The actual Tidal Bore Festival was far and away our best run. It was our fourth day on the brown river and we had open reign to surf 15 miles. Up until this point, the government had only granted us access to six miles of the river. On this da, we were to strategically start and finish our rides where the opening and closing ceremonies were taking place — where the skatepark and thousands of people (including city officials and our hosts) were. This was our only day of quality surfing. The wave was the biggest, ranging between four-to-six feet and moving with good speed. As was becoming routine, Jamie and I started our session by taking a 10-minute walk through the crowd to where we launched. It was one of our moments to mix and mingle, stray away from the bus, and check out the river bank scene, which was packed tight with spectators and vendors selling food. Everyone was taking our photos, touching our boards, giving us thumbs up — clearly excited to see us surf the bore.

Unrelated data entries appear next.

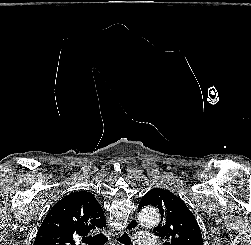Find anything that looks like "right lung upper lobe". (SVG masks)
<instances>
[{"label": "right lung upper lobe", "mask_w": 251, "mask_h": 245, "mask_svg": "<svg viewBox=\"0 0 251 245\" xmlns=\"http://www.w3.org/2000/svg\"><path fill=\"white\" fill-rule=\"evenodd\" d=\"M106 226L103 210L88 191L69 194L48 212L33 245H76L80 236Z\"/></svg>", "instance_id": "1"}]
</instances>
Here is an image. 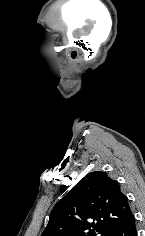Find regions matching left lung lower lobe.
Here are the masks:
<instances>
[{
  "mask_svg": "<svg viewBox=\"0 0 145 236\" xmlns=\"http://www.w3.org/2000/svg\"><path fill=\"white\" fill-rule=\"evenodd\" d=\"M112 236H137L135 217L133 213L116 228Z\"/></svg>",
  "mask_w": 145,
  "mask_h": 236,
  "instance_id": "0a47b994",
  "label": "left lung lower lobe"
}]
</instances>
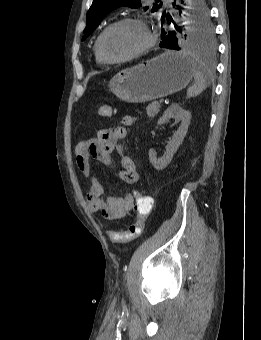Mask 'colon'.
Wrapping results in <instances>:
<instances>
[{"label":"colon","instance_id":"obj_1","mask_svg":"<svg viewBox=\"0 0 261 340\" xmlns=\"http://www.w3.org/2000/svg\"><path fill=\"white\" fill-rule=\"evenodd\" d=\"M113 109L109 105H103L98 109V115L110 116ZM153 201L144 190L135 192L133 210L136 213V220L124 231H111L109 238L115 243H128L140 237L144 231L146 218L151 213Z\"/></svg>","mask_w":261,"mask_h":340}]
</instances>
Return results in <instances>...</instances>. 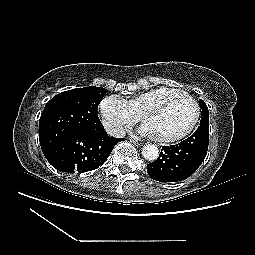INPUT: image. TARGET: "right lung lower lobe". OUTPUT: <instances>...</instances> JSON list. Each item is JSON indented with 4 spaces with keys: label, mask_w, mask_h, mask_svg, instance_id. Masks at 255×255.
<instances>
[{
    "label": "right lung lower lobe",
    "mask_w": 255,
    "mask_h": 255,
    "mask_svg": "<svg viewBox=\"0 0 255 255\" xmlns=\"http://www.w3.org/2000/svg\"><path fill=\"white\" fill-rule=\"evenodd\" d=\"M122 140L108 136L105 130L97 133L74 131L44 155L57 170L66 173H82L102 165L114 146Z\"/></svg>",
    "instance_id": "98d812e1"
}]
</instances>
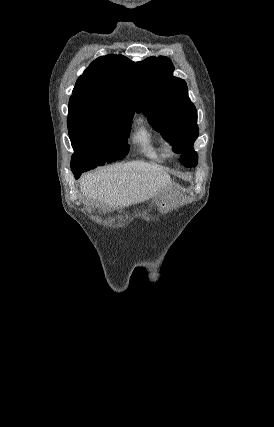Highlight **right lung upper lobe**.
Wrapping results in <instances>:
<instances>
[{"mask_svg":"<svg viewBox=\"0 0 274 427\" xmlns=\"http://www.w3.org/2000/svg\"><path fill=\"white\" fill-rule=\"evenodd\" d=\"M134 63L122 55L97 58L84 71L69 100V111L119 107L133 110L128 99V81Z\"/></svg>","mask_w":274,"mask_h":427,"instance_id":"1","label":"right lung upper lobe"}]
</instances>
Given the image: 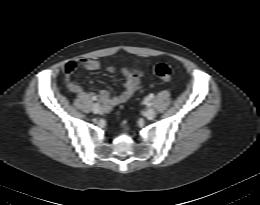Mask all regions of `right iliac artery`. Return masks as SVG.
I'll list each match as a JSON object with an SVG mask.
<instances>
[{
  "mask_svg": "<svg viewBox=\"0 0 260 205\" xmlns=\"http://www.w3.org/2000/svg\"><path fill=\"white\" fill-rule=\"evenodd\" d=\"M92 98H93V100H97V97H96V96H93Z\"/></svg>",
  "mask_w": 260,
  "mask_h": 205,
  "instance_id": "82829eb1",
  "label": "right iliac artery"
}]
</instances>
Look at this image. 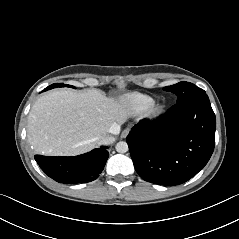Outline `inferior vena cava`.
<instances>
[{
    "label": "inferior vena cava",
    "mask_w": 239,
    "mask_h": 239,
    "mask_svg": "<svg viewBox=\"0 0 239 239\" xmlns=\"http://www.w3.org/2000/svg\"><path fill=\"white\" fill-rule=\"evenodd\" d=\"M120 131V127L116 126L112 131V134H118ZM115 141V138L110 134H105L99 137V143L103 145L111 144Z\"/></svg>",
    "instance_id": "1"
}]
</instances>
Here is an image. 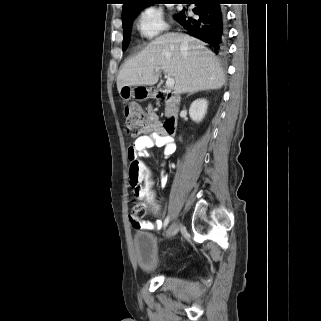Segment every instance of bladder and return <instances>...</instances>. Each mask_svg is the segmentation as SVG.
I'll use <instances>...</instances> for the list:
<instances>
[{"mask_svg":"<svg viewBox=\"0 0 321 321\" xmlns=\"http://www.w3.org/2000/svg\"><path fill=\"white\" fill-rule=\"evenodd\" d=\"M133 250L139 267L154 273L159 267L158 239L150 232H137L132 238Z\"/></svg>","mask_w":321,"mask_h":321,"instance_id":"31cf9c89","label":"bladder"}]
</instances>
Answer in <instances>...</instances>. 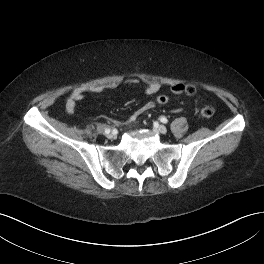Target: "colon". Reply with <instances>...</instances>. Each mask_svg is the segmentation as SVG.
<instances>
[{
    "label": "colon",
    "mask_w": 264,
    "mask_h": 264,
    "mask_svg": "<svg viewBox=\"0 0 264 264\" xmlns=\"http://www.w3.org/2000/svg\"><path fill=\"white\" fill-rule=\"evenodd\" d=\"M184 92L188 95H193L196 92V89L193 85H185ZM159 105H165L168 103L169 98L166 95H159L156 99ZM198 114L203 118H210L215 114L214 107L210 105L201 106L198 109Z\"/></svg>",
    "instance_id": "colon-1"
}]
</instances>
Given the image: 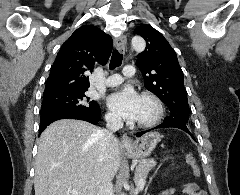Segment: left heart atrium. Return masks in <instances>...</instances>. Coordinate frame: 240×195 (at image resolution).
Returning <instances> with one entry per match:
<instances>
[{
	"label": "left heart atrium",
	"mask_w": 240,
	"mask_h": 195,
	"mask_svg": "<svg viewBox=\"0 0 240 195\" xmlns=\"http://www.w3.org/2000/svg\"><path fill=\"white\" fill-rule=\"evenodd\" d=\"M141 103L140 95L130 88L113 94L110 98L112 108L124 119L136 121Z\"/></svg>",
	"instance_id": "1"
}]
</instances>
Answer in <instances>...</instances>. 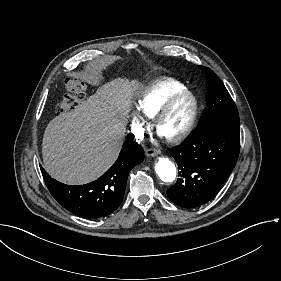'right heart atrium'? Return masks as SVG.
<instances>
[{"label": "right heart atrium", "mask_w": 281, "mask_h": 281, "mask_svg": "<svg viewBox=\"0 0 281 281\" xmlns=\"http://www.w3.org/2000/svg\"><path fill=\"white\" fill-rule=\"evenodd\" d=\"M135 136L139 138L141 136V132L138 128H135Z\"/></svg>", "instance_id": "obj_1"}]
</instances>
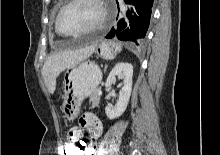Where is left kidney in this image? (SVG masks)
I'll list each match as a JSON object with an SVG mask.
<instances>
[{
	"label": "left kidney",
	"instance_id": "obj_1",
	"mask_svg": "<svg viewBox=\"0 0 220 155\" xmlns=\"http://www.w3.org/2000/svg\"><path fill=\"white\" fill-rule=\"evenodd\" d=\"M118 78L123 79V87L119 92V99L115 107H106L105 113L107 117L112 120L120 117L126 110L131 90H132V77H133V66L128 62L117 63L108 75L105 86L109 89L114 80Z\"/></svg>",
	"mask_w": 220,
	"mask_h": 155
}]
</instances>
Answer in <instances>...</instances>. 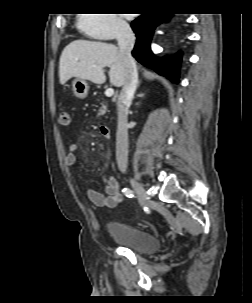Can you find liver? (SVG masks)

I rode past the densest section of people we encountered, on what proved to be the best section, and kicked out at our ending spot. It was a surreal session. We surfed past hundreds of thousands of people, got off the ski and clambered up a sketchy cement bank where about 15 police were waiting to escort us to the waiting media. Jamie and I were surrounded by police and a cheering mob of people. We went into full interview mode after, took endless photos, had all the models associated with the surfing festival hanging around us — it was the closest thing to a rock star moment we've ever had and really the highlight of the trip. Only in China.

That night was the closing ceremony with video of the surfing on a big screen, awards (Brazil: Best Move, Us: Best Style), fashion shows, music and a massive dinner where high-level Chinese guys had their wives challenge the biggest guys in the surf group to drinking contests. The ladies were winning. It was a wild scene and a festive farewell with our hosts.

So surfing in China in the big picture? Not on this river. It's far too dangerous for people without extensive wave knowledge and swimming skills. But on the coasts, that's something I can foresee taking seed and hopefully expanding, because as we all know, it truly is an enriching activity to have in one's life. I might need some time off, though.